A África do Sul autorizou em janeiro o desdobramento de 400 soldados ao país – embora até o momento só tinham mobilizado algo mais de 200 – em virtude de um acordo de cooperação militar bilateral assinado em 2007 e renovado por cinco anos em dezembro de 2012.
O presidente deposto
O governo camaronês confirmou que Bozizé, se refugiou no país, após uma breve escala pela República Democrática do Congo (RDC). “Reconhecemos a presença do presidente da República Centro-Africana em Camarões”, declarou à Agência Efe por telefone o ministro de Comunicações de Camarões, Issa Chiroma.
“Bozizé chegou ontem [domingo, 24], por volta das 6 da tarde local (14h, horário de Brasília), em um helicóptero presidencial acompanhado por dois filhos e seu guarda-costas. Ele aterrisou no aeroporto da cidade de Baturi, na região leste de Camarões”, explicou o porta-voz governamental. “Neste momento, Bozizé se encontra na cidade de Bertua”, disse Chiroma.
Negociações
Em janeiro, foi iniciado no Gabão um processo de negociação entre o governo centro-africano e a Séléka, que culminou com a assinatura de alguns acordos de paz no dia 11 de março.

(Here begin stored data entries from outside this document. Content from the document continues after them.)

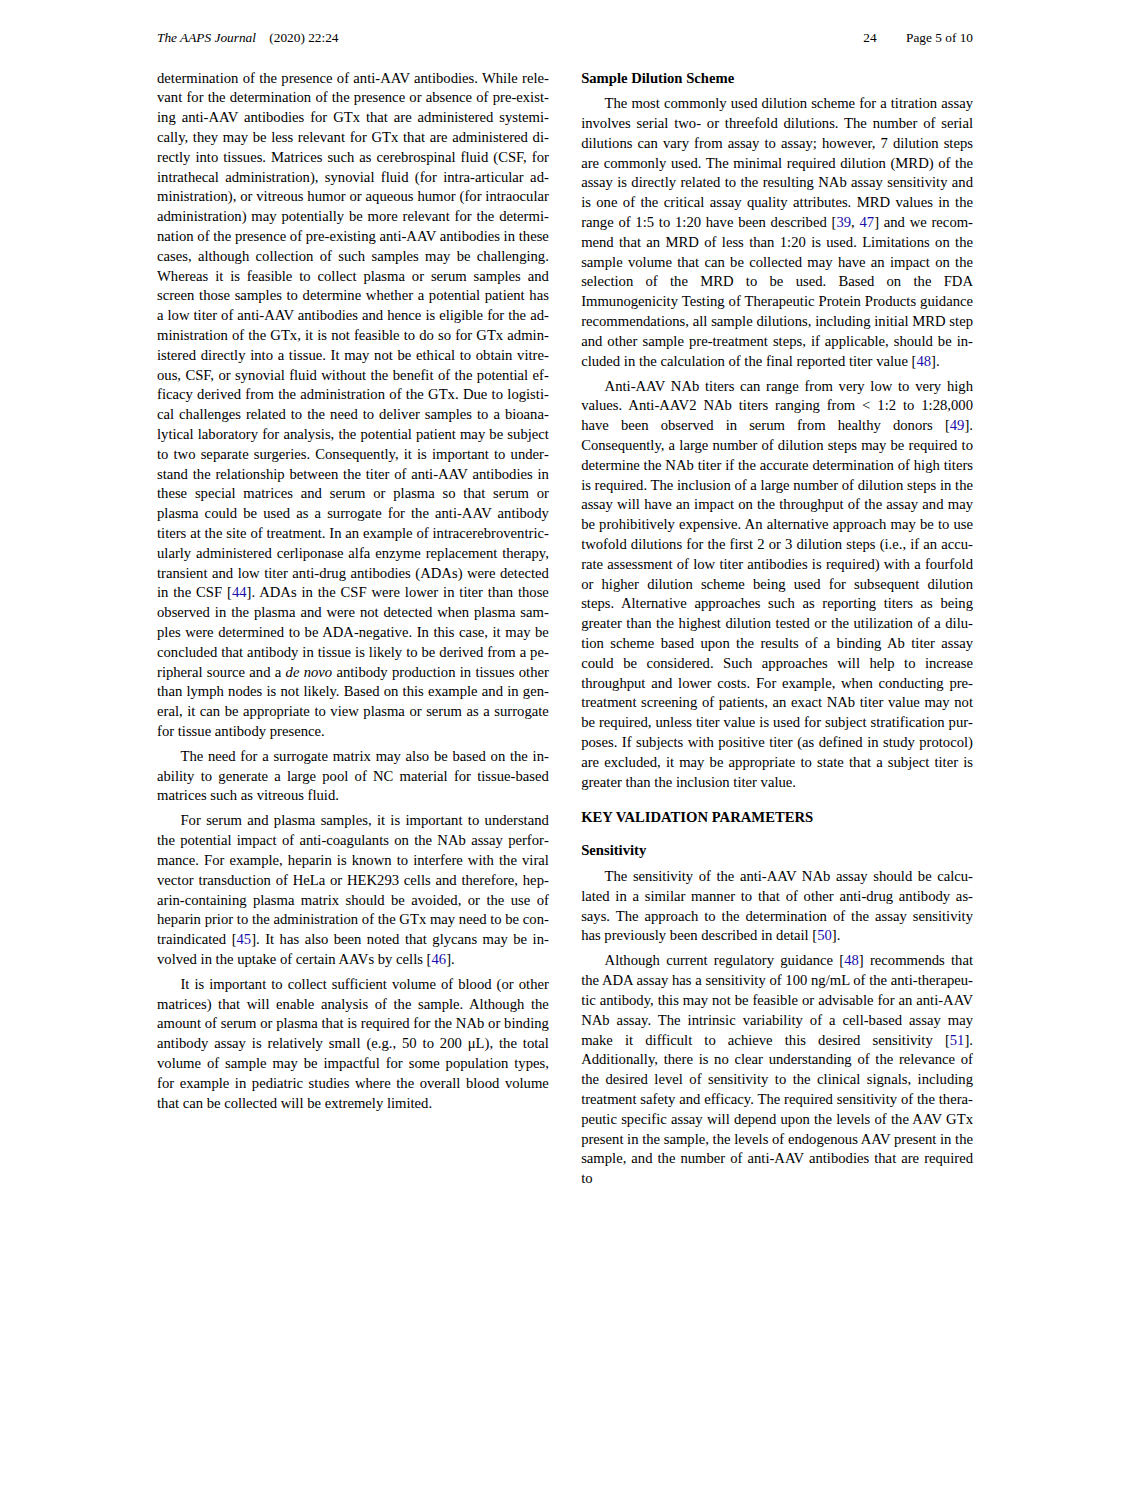The AAPS Journal (2020) 22:24
24 Page 5 of 10
determination of the presence of anti-AAV antibodies. While relevant for the determination of the presence or absence of pre-existing anti-AAV antibodies for GTx that are administered systemically, they may be less relevant for GTx that are administered directly into tissues. Matrices such as cerebrospinal fluid (CSF, for intrathecal administration), synovial fluid (for intra-articular administration), or vitreous humor or aqueous humor (for intraocular administration) may potentially be more relevant for the determination of the presence of pre-existing anti-AAV antibodies in these cases, although collection of such samples may be challenging. Whereas it is feasible to collect plasma or serum samples and screen those samples to determine whether a potential patient has a low titer of anti-AAV antibodies and hence is eligible for the administration of the GTx, it is not feasible to do so for GTx administered directly into a tissue. It may not be ethical to obtain vitreous, CSF, or synovial fluid without the benefit of the potential efficacy derived from the administration of the GTx. Due to logistical challenges related to the need to deliver samples to a bioanalytical laboratory for analysis, the potential patient may be subject to two separate surgeries. Consequently, it is important to understand the relationship between the titer of anti-AAV antibodies in these special matrices and serum or plasma so that serum or plasma could be used as a surrogate for the anti-AAV antibody titers at the site of treatment. In an example of intracerebroventricularly administered cerliponase alfa enzyme replacement therapy, transient and low titer anti-drug antibodies (ADAs) were detected in the CSF [44]. ADAs in the CSF were lower in titer than those observed in the plasma and were not detected when plasma samples were determined to be ADA-negative. In this case, it may be concluded that antibody in tissue is likely to be derived from a peripheral source and a de novo antibody production in tissues other than lymph nodes is not likely. Based on this example and in general, it can be appropriate to view plasma or serum as a surrogate for tissue antibody presence.
The need for a surrogate matrix may also be based on the inability to generate a large pool of NC material for tissue-based matrices such as vitreous fluid.
For serum and plasma samples, it is important to understand the potential impact of anti-coagulants on the NAb assay performance. For example, heparin is known to interfere with the viral vector transduction of HeLa or HEK293 cells and therefore, heparin-containing plasma matrix should be avoided, or the use of heparin prior to the administration of the GTx may need to be contraindicated [45]. It has also been noted that glycans may be involved in the uptake of certain AAVs by cells [46].
It is important to collect sufficient volume of blood (or other matrices) that will enable analysis of the sample. Although the amount of serum or plasma that is required for the NAb or binding antibody assay is relatively small (e.g., 50 to 200 μL), the total volume of sample may be impactful for some population types, for example in pediatric studies where the overall blood volume that can be collected will be extremely limited.
Sample Dilution Scheme
The most commonly used dilution scheme for a titration assay involves serial two- or threefold dilutions. The number of serial dilutions can vary from assay to assay; however, 7 dilution steps are commonly used. The minimal required dilution (MRD) of the assay is directly related to the resulting NAb assay sensitivity and is one of the critical assay quality attributes. MRD values in the range of 1:5 to 1:20 have been described [39, 47] and we recommend that an MRD of less than 1:20 is used. Limitations on the sample volume that can be collected may have an impact on the selection of the MRD to be used. Based on the FDA Immunogenicity Testing of Therapeutic Protein Products guidance recommendations, all sample dilutions, including initial MRD step and other sample pre-treatment steps, if applicable, should be included in the calculation of the final reported titer value [48].
Anti-AAV NAb titers can range from very low to very high values. Anti-AAV2 NAb titers ranging from < 1:2 to 1:28,000 have been observed in serum from healthy donors [49]. Consequently, a large number of dilution steps may be required to determine the NAb titer if the accurate determination of high titers is required. The inclusion of a large number of dilution steps in the assay will have an impact on the throughput of the assay and may be prohibitively expensive. An alternative approach may be to use twofold dilutions for the first 2 or 3 dilution steps (i.e., if an accurate assessment of low titer antibodies is required) with a fourfold or higher dilution scheme being used for subsequent dilution steps. Alternative approaches such as reporting titers as being greater than the highest dilution tested or the utilization of a dilution scheme based upon the results of a binding Ab titer assay could be considered. Such approaches will help to increase throughput and lower costs. For example, when conducting pre-treatment screening of patients, an exact NAb titer value may not be required, unless titer value is used for subject stratification purposes. If subjects with positive titer (as defined in study protocol) are excluded, it may be appropriate to state that a subject titer is greater than the inclusion titer value.
Key Validation Parameters
Sensitivity
The sensitivity of the anti-AAV NAb assay should be calculated in a similar manner to that of other anti-drug antibody assays. The approach to the determination of the assay sensitivity has previously been described in detail [50].
Although current regulatory guidance [48] recommends that the ADA assay has a sensitivity of 100 ng/mL of the anti-therapeutic antibody, this may not be feasible or advisable for an anti-AAV NAb assay. The intrinsic variability of a cell-based assay may make it difficult to achieve this desired sensitivity [51]. Additionally, there is no clear understanding of the relevance of the desired level of sensitivity to the clinical signals, including treatment safety and efficacy. The required sensitivity of the therapeutic specific assay will depend upon the levels of the AAV GTx present in the sample, the levels of endogenous AAV present in the sample, and the number of anti-AAV antibodies that are required to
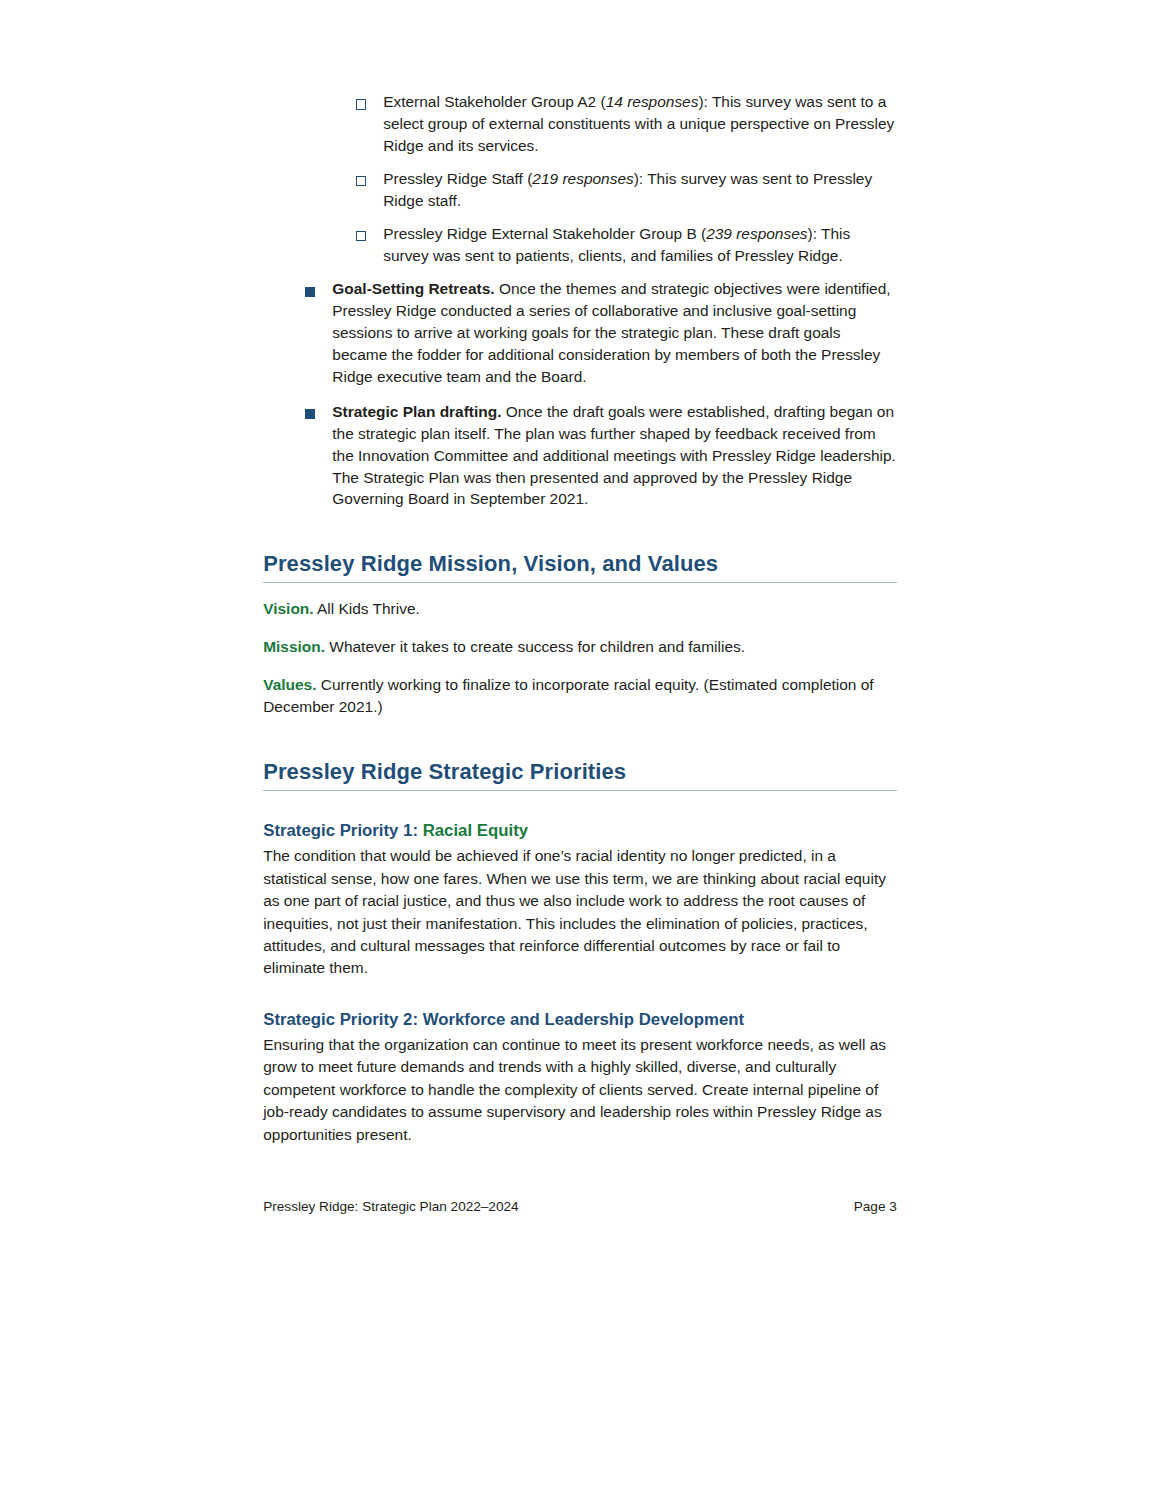External Stakeholder Group A2 (14 responses): This survey was sent to a select group of external constituents with a unique perspective on Pressley Ridge and its services.
Pressley Ridge Staff (219 responses): This survey was sent to Pressley Ridge staff.
Pressley Ridge External Stakeholder Group B (239 responses): This survey was sent to patients, clients, and families of Pressley Ridge.
Goal-Setting Retreats. Once the themes and strategic objectives were identified, Pressley Ridge conducted a series of collaborative and inclusive goal-setting sessions to arrive at working goals for the strategic plan. These draft goals became the fodder for additional consideration by members of both the Pressley Ridge executive team and the Board.
Strategic Plan drafting. Once the draft goals were established, drafting began on the strategic plan itself. The plan was further shaped by feedback received from the Innovation Committee and additional meetings with Pressley Ridge leadership. The Strategic Plan was then presented and approved by the Pressley Ridge Governing Board in September 2021.
Pressley Ridge Mission, Vision, and Values
Vision. All Kids Thrive.
Mission. Whatever it takes to create success for children and families.
Values. Currently working to finalize to incorporate racial equity. (Estimated completion of December 2021.)
Pressley Ridge Strategic Priorities
Strategic Priority 1: Racial Equity
The condition that would be achieved if one’s racial identity no longer predicted, in a statistical sense, how one fares. When we use this term, we are thinking about racial equity as one part of racial justice, and thus we also include work to address the root causes of inequities, not just their manifestation. This includes the elimination of policies, practices, attitudes, and cultural messages that reinforce differential outcomes by race or fail to eliminate them.
Strategic Priority 2: Workforce and Leadership Development
Ensuring that the organization can continue to meet its present workforce needs, as well as grow to meet future demands and trends with a highly skilled, diverse, and culturally competent workforce to handle the complexity of clients served. Create internal pipeline of job-ready candidates to assume supervisory and leadership roles within Pressley Ridge as opportunities present.
Pressley Ridge: Strategic Plan 2022–2024
Page 3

Eles contemplavam um cessar-fogo e uma transição de um ano com um governo de união nacional.
No entanto, os rebeldes retomaram sua atividade na quarta-feira passada (20) após o fim de um prazo estipulado por eles para que Bozizé cumprisse uma série de reivindicações – retirada das tropas estrangeiras do país e a libertação de presos políticos, entre outras – que expirou no dia 20, e avançaram rapidamente até Bangui.
A coalizão Séléka, composta por quatro grupos rebeldes, pegou em armas no norte do país em dezembro passado ao considerar que Bozizé não havia respeitado alguns acordos de paz assinados em 2007.
Os tratados contemplavam, entre outros assuntos, a integração de combatentes rebeldes no exército centro-africano, a libertação de uma série de presos políticos, e o pagamento aos milicianos sublevados que optassem no desarmamento.